### What this task involves
Images should be omitted while the rest of the data is duplicated exactly.

********

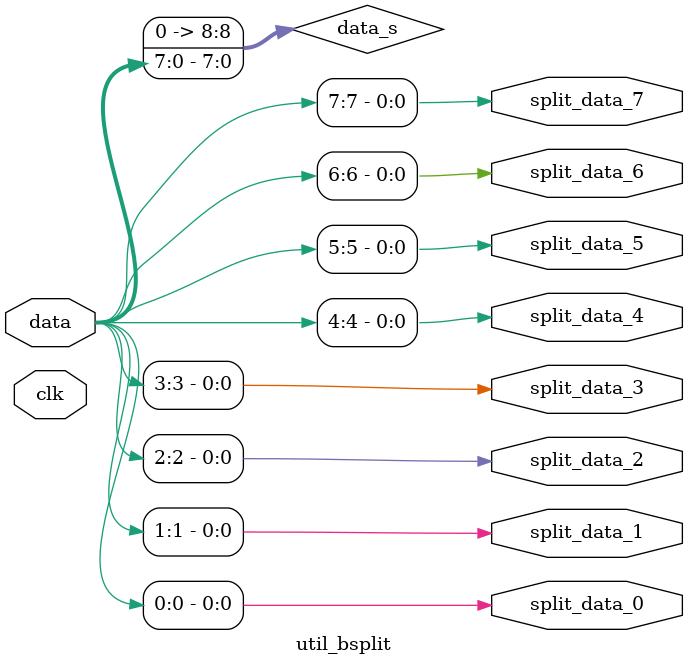
<source format=v>

`timescale 1ns/100ps

module util_bsplit (

  clk,
  data,

  split_data_0,
  split_data_1,
  split_data_2,
  split_data_3,
  split_data_4,
  split_data_5,
  split_data_6,
  split_data_7);

  // parameters

  parameter   CH_DW     = 1;
  parameter   CH_CNT    = 8;
  localparam  CH_MCNT   = 9;

  // interface

  input                             clk;
  input   [((CH_CNT*CH_DW)-1):0]    data;
  output  [(CH_DW-1):0]             split_data_0;
  output  [(CH_DW-1):0]             split_data_1;
  output  [(CH_DW-1):0]             split_data_2;
  output  [(CH_DW-1):0]             split_data_3;
  output  [(CH_DW-1):0]             split_data_4;
  output  [(CH_DW-1):0]             split_data_5;
  output  [(CH_DW-1):0]             split_data_6;
  output  [(CH_DW-1):0]             split_data_7;

  // internal signals

  wire    [((CH_MCNT*CH_DW)-1):0]   data_s;

  // extend and split
  
  assign data_s[((CH_MCNT*CH_DW)-1):(CH_CNT*CH_DW)] = 'd0;
  assign data_s[((CH_CNT*CH_DW)-1):0] = data;

  assign split_data_0 = data_s[((CH_DW*1)-1):(CH_DW*0)];
  assign split_data_1 = data_s[((CH_DW*2)-1):(CH_DW*1)];
  assign split_data_2 = data_s[((CH_DW*3)-1):(CH_DW*2)];
  assign split_data_3 = data_s[((CH_DW*4)-1):(CH_DW*3)];
  assign split_data_4 = data_s[((CH_DW*5)-1):(CH_DW*4)];
  assign split_data_5 = data_s[((CH_DW*6)-1):(CH_DW*5)];
  assign split_data_6 = data_s[((CH_DW*7)-1):(CH_DW*6)];
  assign split_data_7 = data_s[((CH_DW*8)-1):(CH_DW*7)];

endmodule

// ***************************************************************************
// ***************************************************************************

</source>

********

### Solution to this task
<source format=v>

`timescale 1ns/100ps

module util_bsplit (

  clk,
  data,

  split_data_0,
  split_data_1,
  split_data_2,
  split_data_3,
  split_data_4,
  split_data_5,
  split_data_6,
  split_data_7);

  // parameters

  parameter   CH_DW     = 1;
  parameter   CH_CNT    = 8;
  localparam  CH_MCNT   = 9;

  // interface

  input                             clk;
  input   [((CH_CNT*CH_DW)-1):0]    data;
  output  [(CH_DW-1):0]             split_data_0;
  output  [(CH_DW-1):0]             split_data_1;
  output  [(CH_DW-1):0]             split_data_2;
  output  [(CH_DW-1):0]             split_data_3;
  output  [(CH_DW-1):0]             split_data_4;
  output  [(CH_DW-1):0]             split_data_5;
  output  [(CH_DW-1):0]             split_data_6;
  output  [(CH_DW-1):0]             split_data_7;

  // internal signals

  wire    [((CH_MCNT*CH_DW)-1):0]   data_s;

  // extend and split
  
  assign data_s[((CH_MCNT*CH_DW)-1):(CH_CNT*CH_DW)] = 'd0;
  assign data_s[((CH_CNT*CH_DW)-1):0] = data;

  assign split_data_0 = data_s[((CH_DW*1)-1):(CH_DW*0)];
  assign split_data_1 = data_s[((CH_DW*2)-1):(CH_DW*1)];
  assign split_data_2 = data_s[((CH_DW*3)-1):(CH_DW*2)];
  assign split_data_3 = data_s[((CH_DW*4)-1):(CH_DW*3)];
  assign split_data_4 = data_s[((CH_DW*5)-1):(CH_DW*4)];
  assign split_data_5 = data_s[((CH_DW*6)-1):(CH_DW*5)];
  assign split_data_6 = data_s[((CH_DW*7)-1):(CH_DW*6)];
  assign split_data_7 = data_s[((CH_DW*8)-1):(CH_DW*7)];

endmodule

// ***************************************************************************
// ***************************************************************************

</source>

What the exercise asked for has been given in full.